Laurent Bouvet, “L’insécurité culturelle – sortir du malaise identitaire français” (Fayard)

04 February 2015 | PAR Amelie Eleouet

Laurent Bouvet est professeur de science politique à l’Université de Versailles Saint-Quentin en Yvelines et directeur de l’Observatoire de la vie politique de la Fondation Jean-Jaurès.

[rating=4]

9782213672199-XÉchec de la gauche, montée du FN, exacerbations identitaires et instrumentalisation politique sont au cœur de la réflexion de Laurent Bouvet dans cet ouvrage qui s’applique à susciter une réflexion citoyenne autour du malaise culturel qui s’est emparé depuis quelques temps déjà de la France.

Vaste sujet s’il en est, à la résonance encore plus forte au vu des événements récents, qui tente une lecture culturelle et identitaire de la société au-delà de la traditionnelle analyse économique et sociale, indispensable selon lui pour comprendre les mutations de l’électorat populaire et les crispations identitaires.

Car il existe un décalage certain entre les données factuelles, dirons-nous – la catégorie socio-professionnelle d’un individu, le milieu dont il est issu, ses revenus – et le ressenti de cet individu face aux changements sociétaux (aux niveaux local, national, mondial), soit la somme de ses craintes et de ses représentations, puis leur répercussion sur son vote.

Peur de la mondialisation à grande échelle, de l’ouverture des frontières au niveau national, peur de « l’autre » au quotidien, et par effet boomerang, naissance et manifestation d’une défiance vis-à-vis du pouvoir politique, tenu pour seul responsable de cette insécurité globale.

Laurent Bouvet explique que le questionnement autour de l’insécurité culturelle a vu le jour au moment de la présidentielle de 2012, en constatant l’écart important des résultats de Jean-Luc Mélenchon et Marine Le Pen, tous deux censés être portés par l’électorat populaire.
Où il est apparu très nettement que le Front National, par le biais de l’instrumentalisation des thématiques identitaires et culturelles ces 30 dernières années, qu’il explique en détails (rejet de l’immigration et de l’Islam en sont les 2 axes), et un temps aidé par le discours Sarkozyste (débat sur l’identité nationale) a entraîné un basculement du vote des catégories populaires à droite, par le biais de phénomènes comme la peur du déclassement par exemple, phénomènes là encore très explicités.

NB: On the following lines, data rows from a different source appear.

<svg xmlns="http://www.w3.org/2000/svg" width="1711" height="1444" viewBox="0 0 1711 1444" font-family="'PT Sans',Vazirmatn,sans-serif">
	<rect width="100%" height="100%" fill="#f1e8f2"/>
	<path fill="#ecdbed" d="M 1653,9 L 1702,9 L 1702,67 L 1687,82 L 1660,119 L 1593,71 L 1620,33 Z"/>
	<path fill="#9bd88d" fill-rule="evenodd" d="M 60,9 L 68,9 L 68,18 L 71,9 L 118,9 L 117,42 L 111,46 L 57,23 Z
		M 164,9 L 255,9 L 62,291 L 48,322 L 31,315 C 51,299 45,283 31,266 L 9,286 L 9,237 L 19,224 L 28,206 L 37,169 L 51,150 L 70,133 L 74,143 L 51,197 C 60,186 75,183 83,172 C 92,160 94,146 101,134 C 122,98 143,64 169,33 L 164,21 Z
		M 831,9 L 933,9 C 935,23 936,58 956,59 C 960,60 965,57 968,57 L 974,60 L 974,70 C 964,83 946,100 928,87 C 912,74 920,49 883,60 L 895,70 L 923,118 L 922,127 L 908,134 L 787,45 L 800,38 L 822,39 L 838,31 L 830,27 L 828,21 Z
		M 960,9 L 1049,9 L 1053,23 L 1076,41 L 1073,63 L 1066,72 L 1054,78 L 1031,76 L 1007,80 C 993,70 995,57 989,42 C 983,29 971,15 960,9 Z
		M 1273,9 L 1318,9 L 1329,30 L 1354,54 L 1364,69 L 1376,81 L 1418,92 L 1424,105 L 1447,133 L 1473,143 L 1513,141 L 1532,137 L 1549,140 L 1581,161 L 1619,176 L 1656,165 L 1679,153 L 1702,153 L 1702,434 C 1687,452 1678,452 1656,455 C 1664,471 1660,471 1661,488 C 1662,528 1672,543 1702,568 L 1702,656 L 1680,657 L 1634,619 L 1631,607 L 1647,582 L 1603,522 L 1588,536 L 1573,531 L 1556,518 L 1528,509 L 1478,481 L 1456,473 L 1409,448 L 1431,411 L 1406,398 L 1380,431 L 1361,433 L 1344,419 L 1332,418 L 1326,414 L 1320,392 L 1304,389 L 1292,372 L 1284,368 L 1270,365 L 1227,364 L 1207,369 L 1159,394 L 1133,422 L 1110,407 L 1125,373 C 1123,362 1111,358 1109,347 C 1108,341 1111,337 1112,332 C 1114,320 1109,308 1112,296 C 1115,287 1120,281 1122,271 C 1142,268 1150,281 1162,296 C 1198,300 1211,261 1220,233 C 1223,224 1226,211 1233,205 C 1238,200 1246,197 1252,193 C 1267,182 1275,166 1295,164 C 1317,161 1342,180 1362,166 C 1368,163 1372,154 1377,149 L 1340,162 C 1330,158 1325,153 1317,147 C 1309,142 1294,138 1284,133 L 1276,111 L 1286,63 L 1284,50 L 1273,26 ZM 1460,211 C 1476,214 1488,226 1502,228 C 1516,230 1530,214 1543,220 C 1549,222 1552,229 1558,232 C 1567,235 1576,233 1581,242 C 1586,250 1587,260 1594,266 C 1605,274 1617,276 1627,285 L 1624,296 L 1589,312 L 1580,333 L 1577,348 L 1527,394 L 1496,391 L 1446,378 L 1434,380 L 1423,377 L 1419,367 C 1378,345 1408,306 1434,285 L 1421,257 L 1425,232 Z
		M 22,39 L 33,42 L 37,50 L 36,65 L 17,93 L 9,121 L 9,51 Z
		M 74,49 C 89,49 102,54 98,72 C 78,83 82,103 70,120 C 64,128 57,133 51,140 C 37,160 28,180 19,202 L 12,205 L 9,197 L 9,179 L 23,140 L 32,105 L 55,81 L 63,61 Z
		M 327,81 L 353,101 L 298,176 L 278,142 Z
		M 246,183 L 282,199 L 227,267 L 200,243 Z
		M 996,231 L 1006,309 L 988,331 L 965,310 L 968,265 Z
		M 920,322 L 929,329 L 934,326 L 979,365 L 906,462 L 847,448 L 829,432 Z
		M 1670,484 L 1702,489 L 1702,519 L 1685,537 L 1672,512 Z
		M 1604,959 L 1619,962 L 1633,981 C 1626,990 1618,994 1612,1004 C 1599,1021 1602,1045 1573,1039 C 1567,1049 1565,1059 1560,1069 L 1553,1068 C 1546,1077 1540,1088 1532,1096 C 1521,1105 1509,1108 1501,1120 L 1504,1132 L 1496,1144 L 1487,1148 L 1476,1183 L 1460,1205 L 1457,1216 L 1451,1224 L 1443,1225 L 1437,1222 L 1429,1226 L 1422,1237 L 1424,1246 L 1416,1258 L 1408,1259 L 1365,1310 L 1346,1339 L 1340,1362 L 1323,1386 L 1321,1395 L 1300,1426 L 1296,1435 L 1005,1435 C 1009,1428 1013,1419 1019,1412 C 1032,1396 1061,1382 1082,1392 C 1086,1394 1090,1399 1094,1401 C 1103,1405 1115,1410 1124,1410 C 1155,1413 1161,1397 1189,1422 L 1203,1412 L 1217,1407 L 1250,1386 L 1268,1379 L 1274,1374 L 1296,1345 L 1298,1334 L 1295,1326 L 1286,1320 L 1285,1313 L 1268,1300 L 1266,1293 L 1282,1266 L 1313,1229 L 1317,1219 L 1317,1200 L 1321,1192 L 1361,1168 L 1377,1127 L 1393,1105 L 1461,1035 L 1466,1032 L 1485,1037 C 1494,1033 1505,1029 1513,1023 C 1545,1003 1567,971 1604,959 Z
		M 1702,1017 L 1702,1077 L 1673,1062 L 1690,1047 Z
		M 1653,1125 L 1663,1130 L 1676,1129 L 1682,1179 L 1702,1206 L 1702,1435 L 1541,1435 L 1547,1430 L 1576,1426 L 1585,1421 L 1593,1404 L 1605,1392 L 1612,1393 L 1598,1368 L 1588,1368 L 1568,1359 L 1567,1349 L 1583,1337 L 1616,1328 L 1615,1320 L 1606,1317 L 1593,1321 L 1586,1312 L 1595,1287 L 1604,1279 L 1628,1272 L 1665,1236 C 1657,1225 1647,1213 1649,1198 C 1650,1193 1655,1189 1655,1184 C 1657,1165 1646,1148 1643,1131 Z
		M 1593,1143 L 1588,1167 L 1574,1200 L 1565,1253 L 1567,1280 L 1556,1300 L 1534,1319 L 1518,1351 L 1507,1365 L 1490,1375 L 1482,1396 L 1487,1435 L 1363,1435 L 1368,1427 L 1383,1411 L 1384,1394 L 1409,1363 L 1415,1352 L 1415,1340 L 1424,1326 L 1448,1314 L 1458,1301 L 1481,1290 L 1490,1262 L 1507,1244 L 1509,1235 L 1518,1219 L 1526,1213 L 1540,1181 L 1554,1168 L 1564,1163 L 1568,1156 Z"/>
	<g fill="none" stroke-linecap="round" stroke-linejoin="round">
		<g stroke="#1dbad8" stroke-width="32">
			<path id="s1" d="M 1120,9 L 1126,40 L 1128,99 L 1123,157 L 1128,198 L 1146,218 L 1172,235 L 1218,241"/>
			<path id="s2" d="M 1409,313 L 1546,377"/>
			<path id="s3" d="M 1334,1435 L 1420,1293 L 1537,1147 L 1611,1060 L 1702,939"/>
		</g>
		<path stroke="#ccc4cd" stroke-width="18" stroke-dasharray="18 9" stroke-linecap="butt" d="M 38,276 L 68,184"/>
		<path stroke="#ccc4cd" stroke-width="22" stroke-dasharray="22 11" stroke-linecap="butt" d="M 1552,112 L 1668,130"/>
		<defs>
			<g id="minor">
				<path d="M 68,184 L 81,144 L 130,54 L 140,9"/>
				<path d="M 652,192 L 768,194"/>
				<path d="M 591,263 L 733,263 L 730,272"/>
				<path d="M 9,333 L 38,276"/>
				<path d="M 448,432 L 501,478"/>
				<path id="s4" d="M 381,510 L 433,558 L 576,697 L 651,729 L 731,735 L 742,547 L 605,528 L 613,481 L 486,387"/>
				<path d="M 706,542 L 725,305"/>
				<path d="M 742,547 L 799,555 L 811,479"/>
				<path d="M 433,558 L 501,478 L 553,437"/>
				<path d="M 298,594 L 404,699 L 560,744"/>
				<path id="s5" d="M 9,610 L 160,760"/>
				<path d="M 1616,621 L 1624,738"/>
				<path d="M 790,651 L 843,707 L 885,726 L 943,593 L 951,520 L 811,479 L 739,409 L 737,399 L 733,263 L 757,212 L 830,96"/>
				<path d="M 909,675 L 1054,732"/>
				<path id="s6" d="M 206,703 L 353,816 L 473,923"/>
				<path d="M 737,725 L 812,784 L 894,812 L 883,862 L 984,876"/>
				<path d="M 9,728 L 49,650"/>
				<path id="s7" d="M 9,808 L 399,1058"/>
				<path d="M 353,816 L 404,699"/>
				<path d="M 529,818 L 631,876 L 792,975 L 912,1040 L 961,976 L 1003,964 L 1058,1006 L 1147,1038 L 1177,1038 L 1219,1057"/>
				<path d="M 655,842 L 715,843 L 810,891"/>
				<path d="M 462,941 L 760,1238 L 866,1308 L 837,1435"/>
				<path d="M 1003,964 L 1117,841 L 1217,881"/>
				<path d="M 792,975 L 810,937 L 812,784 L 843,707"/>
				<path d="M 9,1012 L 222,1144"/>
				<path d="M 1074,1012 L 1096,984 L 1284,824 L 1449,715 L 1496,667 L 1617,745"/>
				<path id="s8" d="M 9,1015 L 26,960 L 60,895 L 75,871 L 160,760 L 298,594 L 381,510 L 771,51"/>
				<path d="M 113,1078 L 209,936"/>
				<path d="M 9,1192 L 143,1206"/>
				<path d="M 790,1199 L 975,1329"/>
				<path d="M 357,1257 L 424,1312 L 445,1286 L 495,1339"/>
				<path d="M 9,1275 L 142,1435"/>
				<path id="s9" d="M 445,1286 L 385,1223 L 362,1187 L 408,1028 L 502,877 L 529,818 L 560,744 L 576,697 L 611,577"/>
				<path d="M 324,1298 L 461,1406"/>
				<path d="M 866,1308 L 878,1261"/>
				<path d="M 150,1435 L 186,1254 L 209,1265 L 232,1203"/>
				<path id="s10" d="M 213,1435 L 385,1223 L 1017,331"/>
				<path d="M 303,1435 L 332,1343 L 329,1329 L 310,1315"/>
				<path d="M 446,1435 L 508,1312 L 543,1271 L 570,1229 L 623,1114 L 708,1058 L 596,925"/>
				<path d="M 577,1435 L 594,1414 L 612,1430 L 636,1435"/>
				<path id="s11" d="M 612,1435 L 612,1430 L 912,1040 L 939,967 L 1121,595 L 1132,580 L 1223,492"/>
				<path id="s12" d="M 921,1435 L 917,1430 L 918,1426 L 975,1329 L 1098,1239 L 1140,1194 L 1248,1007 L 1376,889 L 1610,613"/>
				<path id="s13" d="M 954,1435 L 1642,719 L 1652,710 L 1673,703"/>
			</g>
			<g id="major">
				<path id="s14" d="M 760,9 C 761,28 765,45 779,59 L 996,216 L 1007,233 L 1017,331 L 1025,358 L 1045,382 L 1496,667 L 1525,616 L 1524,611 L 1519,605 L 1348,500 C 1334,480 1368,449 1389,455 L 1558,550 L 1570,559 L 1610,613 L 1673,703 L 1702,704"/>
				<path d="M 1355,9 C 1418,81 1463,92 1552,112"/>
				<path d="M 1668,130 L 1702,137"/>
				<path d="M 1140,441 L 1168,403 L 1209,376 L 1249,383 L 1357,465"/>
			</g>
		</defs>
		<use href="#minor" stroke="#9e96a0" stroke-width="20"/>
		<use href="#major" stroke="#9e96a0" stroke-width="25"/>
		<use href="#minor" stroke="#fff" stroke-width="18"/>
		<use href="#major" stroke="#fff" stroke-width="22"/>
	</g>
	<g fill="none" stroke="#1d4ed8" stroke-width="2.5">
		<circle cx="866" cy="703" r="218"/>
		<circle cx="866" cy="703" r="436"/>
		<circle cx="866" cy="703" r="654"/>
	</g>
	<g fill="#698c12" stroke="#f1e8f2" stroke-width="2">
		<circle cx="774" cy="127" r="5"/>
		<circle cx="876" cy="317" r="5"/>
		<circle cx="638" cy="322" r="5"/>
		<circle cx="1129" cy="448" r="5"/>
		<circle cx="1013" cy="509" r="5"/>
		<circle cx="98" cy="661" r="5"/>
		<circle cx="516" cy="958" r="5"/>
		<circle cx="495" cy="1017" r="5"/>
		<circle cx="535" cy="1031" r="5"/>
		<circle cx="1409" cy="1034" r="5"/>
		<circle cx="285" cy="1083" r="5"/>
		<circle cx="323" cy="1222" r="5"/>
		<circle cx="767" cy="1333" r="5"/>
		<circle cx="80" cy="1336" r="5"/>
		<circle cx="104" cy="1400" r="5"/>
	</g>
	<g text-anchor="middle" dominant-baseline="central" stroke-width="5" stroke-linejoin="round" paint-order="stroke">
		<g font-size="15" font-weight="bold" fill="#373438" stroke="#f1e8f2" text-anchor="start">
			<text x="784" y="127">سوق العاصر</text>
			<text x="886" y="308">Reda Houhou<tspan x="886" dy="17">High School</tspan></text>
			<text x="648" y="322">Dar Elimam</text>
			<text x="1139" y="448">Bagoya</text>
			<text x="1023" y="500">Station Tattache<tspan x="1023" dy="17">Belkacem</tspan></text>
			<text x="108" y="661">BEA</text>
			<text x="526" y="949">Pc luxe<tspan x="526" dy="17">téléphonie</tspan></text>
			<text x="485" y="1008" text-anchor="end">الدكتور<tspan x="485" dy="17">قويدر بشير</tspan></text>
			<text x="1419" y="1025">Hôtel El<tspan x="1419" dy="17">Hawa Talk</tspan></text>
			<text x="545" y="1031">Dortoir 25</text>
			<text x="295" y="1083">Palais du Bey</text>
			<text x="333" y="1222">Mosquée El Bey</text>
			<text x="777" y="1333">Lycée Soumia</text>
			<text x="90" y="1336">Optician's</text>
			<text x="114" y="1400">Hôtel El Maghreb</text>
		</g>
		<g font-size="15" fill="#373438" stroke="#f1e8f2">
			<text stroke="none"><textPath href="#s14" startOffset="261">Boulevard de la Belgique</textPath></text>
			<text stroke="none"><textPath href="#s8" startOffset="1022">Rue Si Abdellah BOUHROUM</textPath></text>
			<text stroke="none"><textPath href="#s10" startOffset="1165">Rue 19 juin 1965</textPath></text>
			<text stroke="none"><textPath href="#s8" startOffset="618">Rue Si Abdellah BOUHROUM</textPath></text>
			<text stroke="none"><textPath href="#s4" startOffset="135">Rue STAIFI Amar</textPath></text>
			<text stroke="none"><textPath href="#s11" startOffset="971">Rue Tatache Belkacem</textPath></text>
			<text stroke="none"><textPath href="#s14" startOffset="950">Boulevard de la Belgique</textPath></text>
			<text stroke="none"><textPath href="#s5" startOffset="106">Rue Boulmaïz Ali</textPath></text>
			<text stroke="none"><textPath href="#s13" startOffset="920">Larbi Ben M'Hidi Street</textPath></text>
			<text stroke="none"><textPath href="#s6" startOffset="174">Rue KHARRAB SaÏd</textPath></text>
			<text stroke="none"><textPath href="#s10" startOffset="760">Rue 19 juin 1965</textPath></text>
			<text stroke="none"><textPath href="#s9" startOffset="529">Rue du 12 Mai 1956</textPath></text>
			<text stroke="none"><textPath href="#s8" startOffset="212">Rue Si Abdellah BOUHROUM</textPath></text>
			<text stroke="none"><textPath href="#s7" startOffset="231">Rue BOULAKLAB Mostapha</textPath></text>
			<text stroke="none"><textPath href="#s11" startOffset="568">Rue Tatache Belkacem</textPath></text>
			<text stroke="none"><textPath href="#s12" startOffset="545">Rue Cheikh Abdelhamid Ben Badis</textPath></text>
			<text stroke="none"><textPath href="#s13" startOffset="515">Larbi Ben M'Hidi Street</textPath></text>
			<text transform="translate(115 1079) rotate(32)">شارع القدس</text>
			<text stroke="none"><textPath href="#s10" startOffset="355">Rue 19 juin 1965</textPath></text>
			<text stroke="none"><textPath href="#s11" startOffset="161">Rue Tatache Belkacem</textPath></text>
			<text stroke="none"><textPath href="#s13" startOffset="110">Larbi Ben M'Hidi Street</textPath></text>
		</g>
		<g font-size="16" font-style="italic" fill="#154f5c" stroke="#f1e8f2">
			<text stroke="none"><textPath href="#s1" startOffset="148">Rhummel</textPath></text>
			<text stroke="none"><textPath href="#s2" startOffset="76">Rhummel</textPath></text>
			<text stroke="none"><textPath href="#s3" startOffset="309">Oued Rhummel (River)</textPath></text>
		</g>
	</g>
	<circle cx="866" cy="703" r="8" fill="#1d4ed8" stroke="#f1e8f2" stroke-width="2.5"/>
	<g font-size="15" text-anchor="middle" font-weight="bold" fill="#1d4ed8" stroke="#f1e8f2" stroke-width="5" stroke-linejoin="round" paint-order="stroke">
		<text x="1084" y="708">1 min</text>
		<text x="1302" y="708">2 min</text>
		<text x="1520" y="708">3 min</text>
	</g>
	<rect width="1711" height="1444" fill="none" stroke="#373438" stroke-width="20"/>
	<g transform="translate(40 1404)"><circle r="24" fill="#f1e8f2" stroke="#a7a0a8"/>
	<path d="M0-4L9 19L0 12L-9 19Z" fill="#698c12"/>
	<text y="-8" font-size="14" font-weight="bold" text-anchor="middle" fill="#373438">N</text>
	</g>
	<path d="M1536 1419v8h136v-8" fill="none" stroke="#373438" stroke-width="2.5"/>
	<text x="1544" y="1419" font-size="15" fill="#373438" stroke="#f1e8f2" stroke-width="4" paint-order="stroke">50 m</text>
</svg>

Dans le même temps, refusant le terme même d’insécurité culturelle, se cantonnant à condamner sans appel, et sans nourrir le débat, les électeurs du FN et par là-même une grande partie des catégories populaires qui se sentaient déjà exclues du débat politique, la gauche a échoué à faire barrage à l’extrême droite.

L’auteur, s’appuyant sur de nombreux ouvrages et exemples, explique qu’en prônant depuis des années la – certes louable – nécessité d’une revendication fervente de son identité, son origine, sa religion ou encore de son orientation sexuelle, mais contournant les principes de la laïcité, fondement de la république, la gauche a indirectement contribué à figer les minorités populaires non issues du multiculturalisme (et ne pouvant donc revendiquer quoi que ce soit) dans une attitude xénophobe. Effet pervers encore accentué par les idées et doctrines simplistes selon lesquelles la France serait fondamentalement raciste, une aubaine pour l’extrême droite.

Minorités populaires également exclues de toute réforme sociale en profondeur, ce alors que la priorité des politiques de gauche est devenue l’émancipation individuelle au détriment de l’émancipation collective.
Une priorité électorale (le mariage pour tous) dont la force progressiste a également remis en question les valeurs conservatrices et le modèle familial, au-delà du clivage droite / gauche.

D’où une grande complexité du débat et de la lecture culturelle des phénomènes de mutation du vote, que Laurent Bouvet propose d’aborder dans un premier temps par le biais de l’analyse territoriale (choisir d’habiter quelque part ou y être contraint, et les tensions que cela peut éveiller, pour résumer brièvement).

Un éclairage intéressant de la société, devenue presque illisible, voire insondable, et de ses mutations. Un ouvrage pour relancer et remettre à plat un débat plus que nécessaire.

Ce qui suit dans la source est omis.